(EXERCISE INPUT):
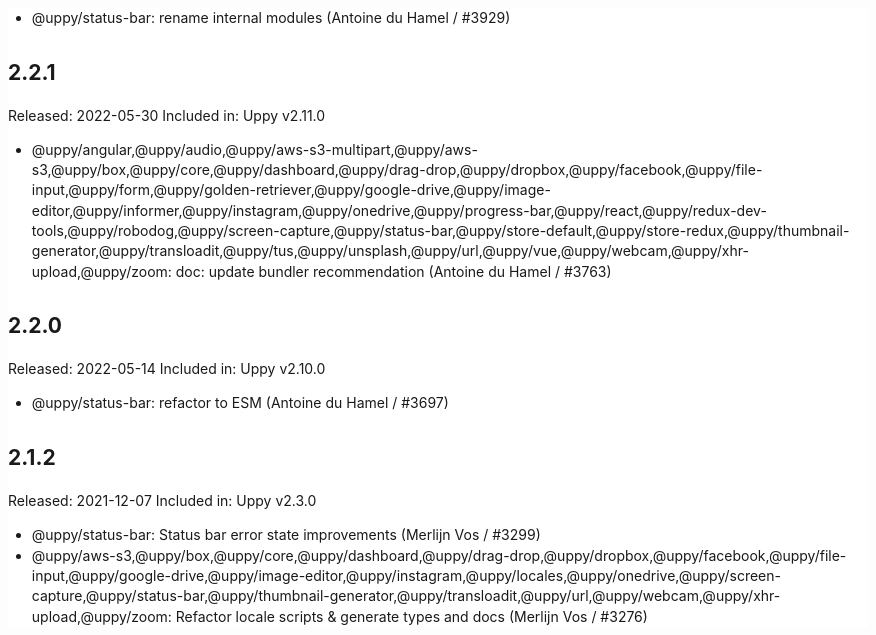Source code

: - @uppy/status-bar: rename internal modules (Antoine du Hamel / #3929)

## 2.2.1

Released: 2022-05-30
Included in: Uppy v2.11.0

- @uppy/angular,@uppy/audio,@uppy/aws-s3-multipart,@uppy/aws-s3,@uppy/box,@uppy/core,@uppy/dashboard,@uppy/drag-drop,@uppy/dropbox,@uppy/facebook,@uppy/file-input,@uppy/form,@uppy/golden-retriever,@uppy/google-drive,@uppy/image-editor,@uppy/informer,@uppy/instagram,@uppy/onedrive,@uppy/progress-bar,@uppy/react,@uppy/redux-dev-tools,@uppy/robodog,@uppy/screen-capture,@uppy/status-bar,@uppy/store-default,@uppy/store-redux,@uppy/thumbnail-generator,@uppy/transloadit,@uppy/tus,@uppy/unsplash,@uppy/url,@uppy/vue,@uppy/webcam,@uppy/xhr-upload,@uppy/zoom: doc: update bundler recommendation (Antoine du Hamel / #3763)

## 2.2.0

Released: 2022-05-14
Included in: Uppy v2.10.0

- @uppy/status-bar: refactor to ESM (Antoine du Hamel / #3697)

## 2.1.2

Released: 2021-12-07
Included in: Uppy v2.3.0

- @uppy/status-bar: Status bar error state improvements (Merlijn Vos / #3299)
- @uppy/aws-s3,@uppy/box,@uppy/core,@uppy/dashboard,@uppy/drag-drop,@uppy/dropbox,@uppy/facebook,@uppy/file-input,@uppy/google-drive,@uppy/image-editor,@uppy/instagram,@uppy/locales,@uppy/onedrive,@uppy/screen-capture,@uppy/status-bar,@uppy/thumbnail-generator,@uppy/transloadit,@uppy/url,@uppy/webcam,@uppy/xhr-upload,@uppy/zoom: Refactor locale scripts & generate types and docs (Merlijn Vos / #3276)
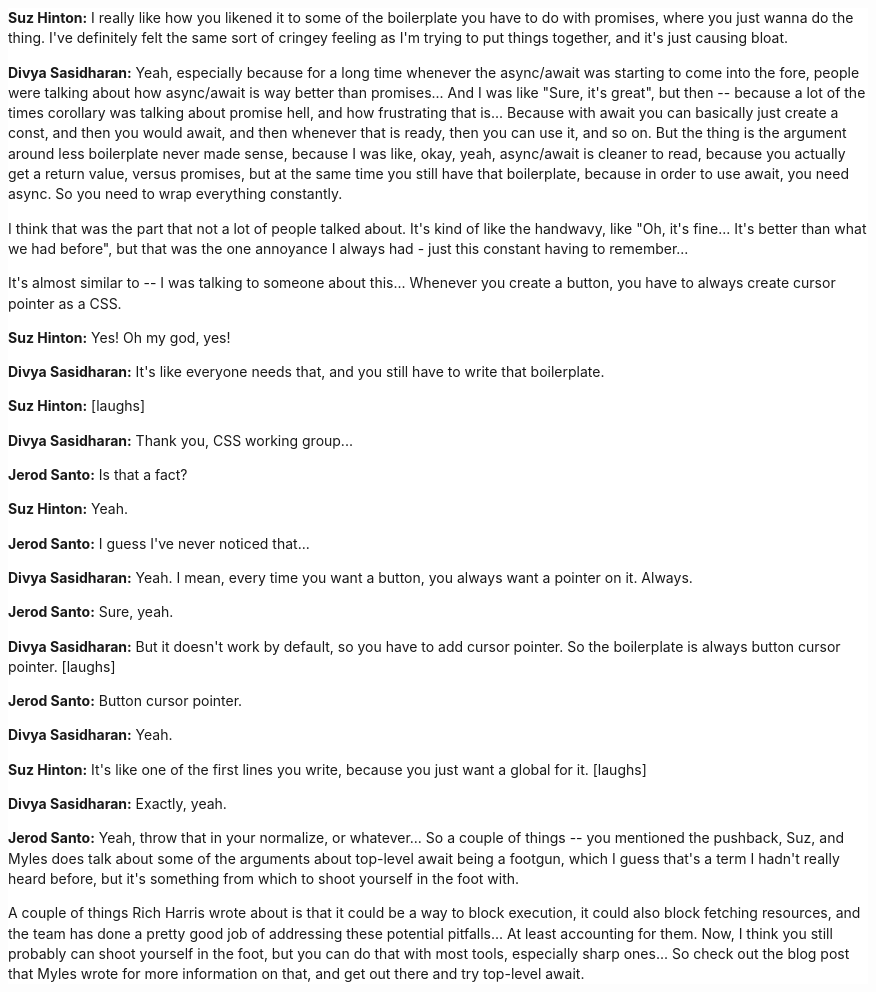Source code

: **Suz Hinton:** I really like how you likened it to some of the boilerplate you have to do with promises, where you just wanna do the thing. I've definitely felt the same sort of cringey feeling as I'm trying to put things together, and it's just causing bloat.

**Divya Sasidharan:** Yeah, especially because for a long time whenever the async/await was starting to come into the fore, people were talking about how async/await is way better than promises... And I was like "Sure, it's great", but then -- because a lot of the times corollary was talking about promise hell, and how frustrating that is... Because with await you can basically just create a const, and then you would await, and then whenever that is ready, then you can use it, and so on. But the thing is the argument around less boilerplate never made sense, because I was like, okay, yeah, async/await is cleaner to read, because you actually get a return value, versus promises, but at the same time you still have that boilerplate, because in order to use await, you need async. So you need to wrap everything constantly.

I think that was the part that not a lot of people talked about. It's kind of like the handwavy, like "Oh, it's fine... It's better than what we had before", but that was the one annoyance I always had - just this constant having to remember...

It's almost similar to -- I was talking to someone about this... Whenever you create a button, you have to always create cursor pointer as a CSS.

**Suz Hinton:** Yes! Oh my god, yes!

**Divya Sasidharan:** It's like everyone needs that, and you still have to write that boilerplate.

**Suz Hinton:** \[laughs\]

**Divya Sasidharan:** Thank you, CSS working group...

**Jerod Santo:** Is that a fact?

**Suz Hinton:** Yeah.

**Jerod Santo:** I guess I've never noticed that...

**Divya Sasidharan:** Yeah. I mean, every time you want a button, you always want a pointer on it. Always.

**Jerod Santo:** Sure, yeah.

**Divya Sasidharan:** But it doesn't work by default, so you have to add cursor pointer. So the boilerplate is always button cursor pointer. \[laughs\]

**Jerod Santo:** Button cursor pointer.

**Divya Sasidharan:** Yeah.

**Suz Hinton:** It's like one of the first lines you write, because you just want a global for it. \[laughs\]

**Divya Sasidharan:** Exactly, yeah.

**Jerod Santo:** Yeah, throw that in your normalize, or whatever... So a couple of things -- you mentioned the pushback, Suz, and Myles does talk about some of the arguments about top-level await being a footgun, which I guess that's a term I hadn't really heard before, but it's something from which to shoot yourself in the foot with.

A couple of things Rich Harris wrote about is that it could be a way to block execution, it could also block fetching resources, and the team has done a pretty good job of addressing these potential pitfalls... At least accounting for them. Now, I think you still probably can shoot yourself in the foot, but you can do that with most tools, especially sharp ones... So check out the blog post that Myles wrote for more information on that, and get out there and try top-level await.
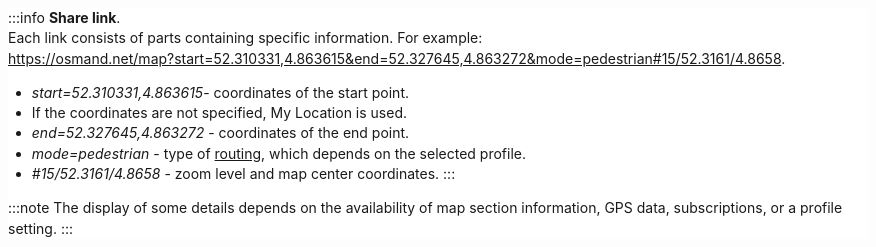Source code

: </TabItem>

</Tabs>

:::info
**Share link**.  
Each link consists of parts containing specific information. For example:  
https://osmand.net/map?start=52.310331,4.863615&end=52.327645,4.863272&mode=pedestrian#15/52.3161/4.8658.
- *start=52.310331,4.863615*- coordinates of the start point.
- If the coordinates are not specified, My Location is used.
- *end=52.327645,4.863272* - coordinates of the end point.
- *mode=pedestrian* - type of [routing](../../navigation/routing/index.md), which depends on the selected profile.
- *#15/52.3161/4.8658* - zoom level and map center coordinates.
:::

:::note
The display of some details depends on the availability of map section information, GPS data, subscriptions, or a profile setting.
:::  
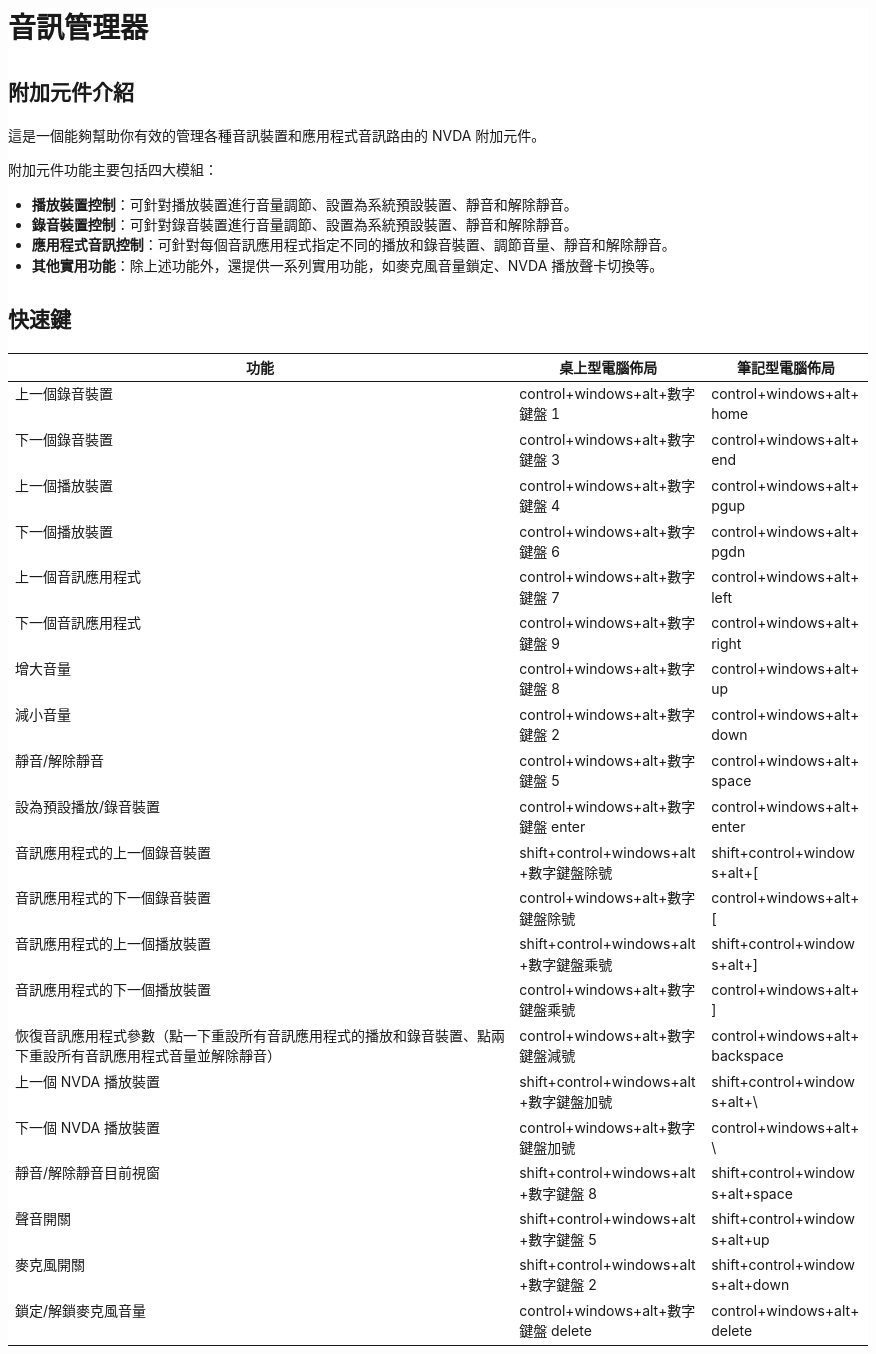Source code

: # 音訊管理器

## 附加元件介紹

這是一個能夠幫助你有效的管理各種音訊裝置和應用程式音訊路由的 NVDA 附加元件。

附加元件功能主要包括四大模組：

- **播放裝置控制**：可針對播放裝置進行音量調節、設置為系統預設裝置、靜音和解除靜音。
- **錄音裝置控制**：可針對錄音裝置進行音量調節、設置為系統預設裝置、靜音和解除靜音。
- **應用程式音訊控制**：可針對每個音訊應用程式指定不同的播放和錄音裝置、調節音量、靜音和解除靜音。
- **其他實用功能**：除上述功能外，還提供一系列實用功能，如麥克風音量鎖定、NVDA 播放聲卡切換等。

## 快速鍵

| 功能                                                                                         | 桌上型電腦佈局                             | 筆記型電腦佈局                       |
| -------------------------------------------------------------------------------------------- | -------------------------------------- | -------------------------------- |
| 上一個錄音裝置                                                                               | control+windows+alt+數字鍵盤 1         | control+windows+alt+home         |
| 下一個錄音裝置                                                                               | control+windows+alt+數字鍵盤 3         | control+windows+alt+end         |
| 上一個播放裝置                                                                               | control+windows+alt+數字鍵盤 4         | control+windows+alt+pgup       |
| 下一個播放裝置                                                                               | control+windows+alt+數字鍵盤 6         | control+windows+alt+pgdn       |
| 上一個音訊應用程式                                                                               | control+windows+alt+數字鍵盤 7         | control+windows+alt+left       |
| 下一個音訊應用程式                                                                               | control+windows+alt+數字鍵盤 9         | control+windows+alt+right       |
| 增大音量                                                                                     | control+windows+alt+數字鍵盤 8         | control+windows+alt+up       |
| 減小音量                                                                                     | control+windows+alt+數字鍵盤 2         | control+windows+alt+down       |
| 靜音/解除靜音                                                                                | control+windows+alt+數字鍵盤 5         | control+windows+alt+space         |
| 設為預設播放/錄音裝置                                                                        | control+windows+alt+數字鍵盤 enter       | control+windows+alt+enter         |
| 音訊應用程式的上一個錄音裝置                                                                     | shift+control+windows+alt+數字鍵盤除號 | shift+control+windows+alt+[      |
| 音訊應用程式的下一個錄音裝置                                                                     | control+windows+alt+數字鍵盤除號       | control+windows+alt+[            |
| 音訊應用程式的上一個播放裝置                                                                     | shift+control+windows+alt+數字鍵盤乘號 | shift+control+windows+alt+]      |
| 音訊應用程式的下一個播放裝置                                                                     | control+windows+alt+數字鍵盤乘號       | control+windows+alt+]            |
| 恢復音訊應用程式參數（點一下重設所有音訊應用程式的播放和錄音裝置、點兩下重設所有音訊應用程式音量並解除靜音） | control+windows+alt+數字鍵盤減號       | control+windows+alt+backspace         |
| 上一個 NVDA 播放裝置                                                                         | shift+control+windows+alt+數字鍵盤加號 | shift+control+windows+alt+\      |
| 下一個 NVDA 播放裝置                                                                         | control+windows+alt+數字鍵盤加號       | control+windows+alt+\            |
| 靜音/解除靜音目前視窗                                                                        | shift+control+windows+alt+數字鍵盤 8   | shift+control+windows+alt+space   |
| 聲音開關                                                                                     | shift+control+windows+alt+數字鍵盤 5   | shift+control+windows+alt+up |
| 麥克風開關                                                                                   | shift+control+windows+alt+數字鍵盤 2   | shift+control+windows+alt+down |
| 鎖定/解鎖麥克風音量                                                                          | control+windows+alt+數字鍵盤 delete       | control+windows+alt+delete         |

(TO-DO ITEM): State how many lines in the listing contain the word "mode", and write nothing besides that number.

(EXERCISE ANSWER): 2